_Problem description:_
Return all the lines below in which the string "Update" appears.

Page-level text extractions

----

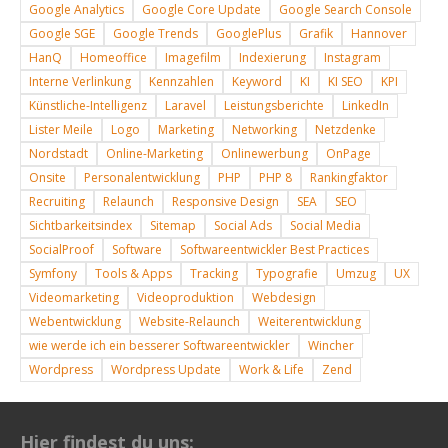
Google Analytics
Google Core Update
Google Search Console
Google SGE
Google Trends
GooglePlus
Grafik
Hannover
HanQ
Homeoffice
Imagefilm
Indexierung
Instagram
Interne Verlinkung
Kennzahlen
Keyword
KI
KI SEO
KPI
Künstliche-Intelligenz
Laravel
Leistungsberichte
LinkedIn
Lister Meile
Logo
Marketing
Networking
Netzdenke
Nordstadt
Online-Marketing
Onlinewerbung
OnPage
Onsite
Personalentwicklung
PHP
PHP 8
Rankingfaktor
Recruiting
Relaunch
Responsive Design
SEA
SEO
Sichtbarkeitsindex
Sitemap
Social Ads
Social Media
SocialProof
Software
Softwareentwickler Best Practices
Symfony
Tools & Apps
Tracking
Typografie
Umzug
UX
Videomarketing
Videoproduktion
Webdesign
Webentwicklung
Website-Relaunch
Weiterentwicklung
wie werde ich ein besserer Softwareentwickler
Wincher
Wordpress
Wordpress Update
Work & Life
Zend
Hier findest du uns:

----

_Answer to the exercise:_
Google Core Update
Wordpress Update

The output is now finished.